Security is Critical

Compromised API keys can lead to unauthorized access, data breaches, and unexpected charges. Following these security best practices is essential to protect your account and data.

API Key Security

Never Commit Keys to Version Control

Don't Do This

bad_example.py
python
# ❌ NEVER hardcode API keys
api_key = "sk_live_1234567890"  # This is BAD!

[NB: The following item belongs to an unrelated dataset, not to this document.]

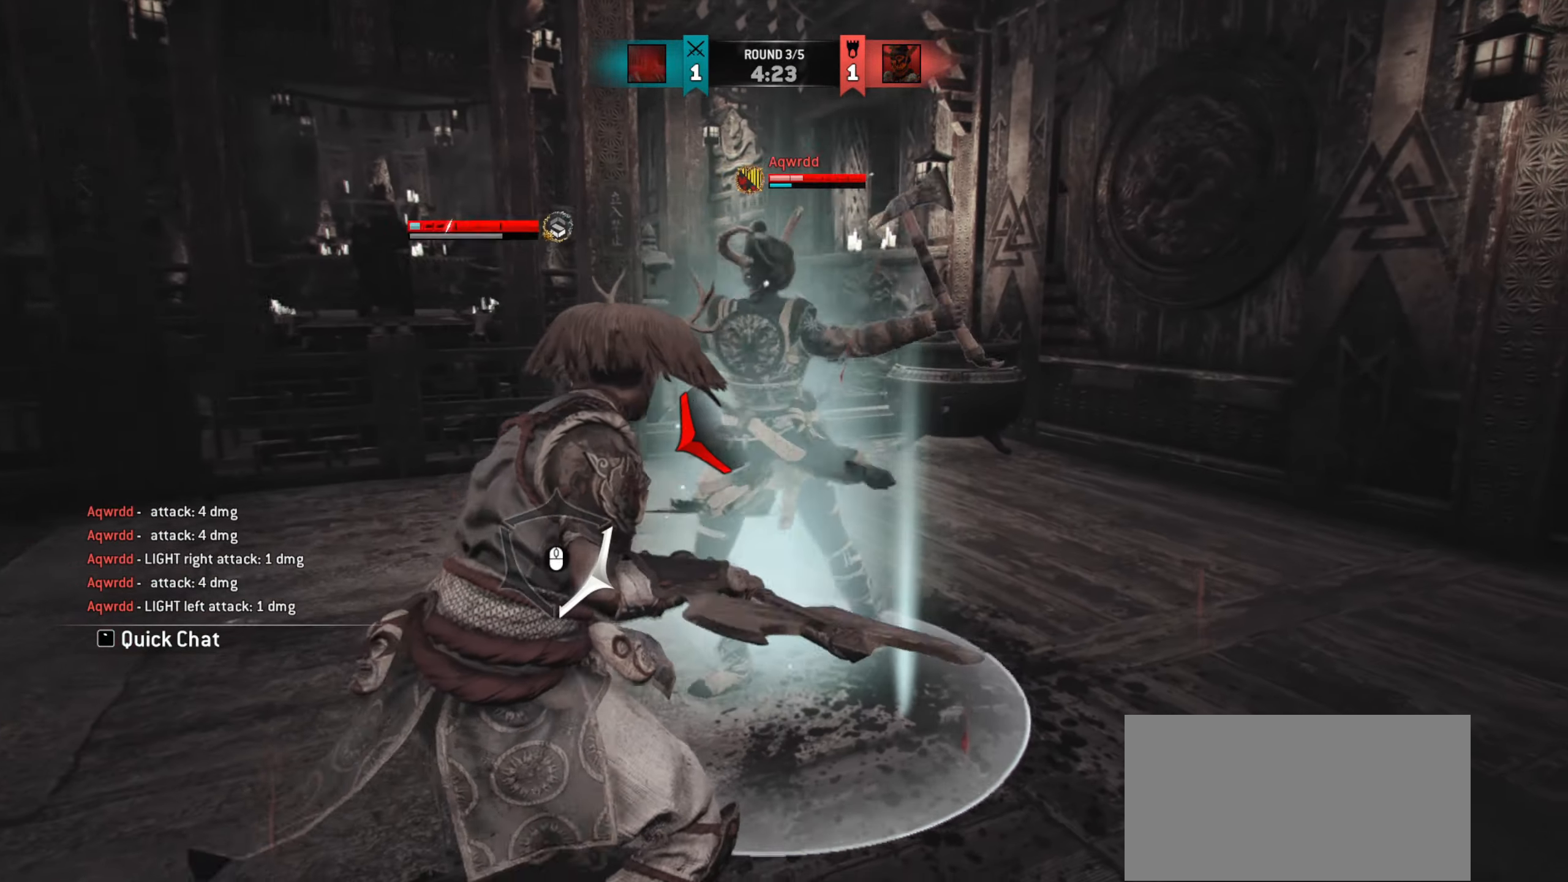
{"keys": ["a"], "mouse": [], "events": []}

client = ScrapeHubClient(api_key=api_key)

Do This Instead

good_example.py
python
# ✅ Use environment variables
import os

api_key = os.getenv('SCRAPEHUB_API_KEY')
client = ScrapeHubClient(api_key=api_key)

Environment Variables

Store API keys in environment variables or secure credential managers:

.env
bash
Terminal
# .env file (add to .gitignore!) SCRAPEHUB_API_KEY=sk_live_xxxx_xxxx SCRAPEHUB_WEBHOOK_SECRET=whsec_xxxx_xxxx # Never commit this file to git!
.gitignore
bash
Terminal
# Add to .gitignore .env .env.local .env.*.local *.key secrets.json credentials.json

Loading Environment Variables

load_env.py
python
# Python with python-dotenv
from dotenv import load_dotenv
import os

load_dotenv()  # Load from .env file
api_key = os.getenv('SCRAPEHUB_API_KEY')

if not api_key:
    raise ValueError("API key not found in environment variables")
load_env.js
javascript
// Node.js with dotenv
require('dotenv').config();

const apiKey = process.env.SCRAPEHUB_API_KEY;

if (!apiKey) {
  throw new Error('API key not found in environment variables');
}

API Key Management

Use Multiple Keys

Create separate API keys for development, staging, and production environments

Rotate Regularly

Rotate API keys every 90 days or immediately if compromised

Monitor Usage

Regularly review API key usage in your dashboard for suspicious activity

Revoke Unused Keys

Delete API keys that are no longer in use to minimize risk

Secure Data Handling

Sanitize Scraped Data

Always sanitize and validate scraped data before using it:

sanitize_data.py
python
import html
import re

def sanitize_text(text):
    """Remove potentially harmful content from scraped text"""
    if not text:
        return ""

    # HTML entity decode
    text = html.unescape(text)

    # Remove script tags and content
    text = re.sub(r'<script[^>]*>.*?</script>', '', text, flags=re.DOTALL | re.IGNORECASE)

    # Remove HTML tags
    text = re.sub(r'<[^>]+>', '', text)

    # Remove excessive whitespace
    text = re.sub(r'\s+', ' ', text).strip()

    return text

# Use sanitization
result = client.scrape("https://example.com")
clean_title = sanitize_text(result.data.get('title'))
clean_description = sanitize_text(result.data.get('description'))

Validate URLs

validate_urls.py
python
from urllib.parse import urlparse

def is_safe_url(url, allowed_domains=None):
    """Validate URL before scraping"""
    try:
        parsed = urlparse(url)

        # Check scheme
        if parsed.scheme not in ['http', 'https']:
            return False

        # Check domain whitelist
        if allowed_domains:
            if parsed.netloc not in allowed_domains:
                return False

        # Avoid localhost and private IPs
        if parsed.netloc in ['localhost', '127.0.0.1', '0.0.0.0']:
            return False

        return True

    except Exception:
        return False

# Use validation
url = user_provided_url  # From user input
if is_safe_url(url, allowed_domains=['example.com', 'api.example.com']):
    result = client.scrape(url)
else:
    raise ValueError("Invalid or unsafe URL")

Encrypt Sensitive Data

encrypt_data.py
python
from cryptography.fernet import Fernet
import os

# Generate or load encryption key
encryption_key = os.getenv('ENCRYPTION_KEY')
if not encryption_key:
    encryption_key = Fernet.generate_key()
    print(f"Save this key securely: {encryption_key.decode()}")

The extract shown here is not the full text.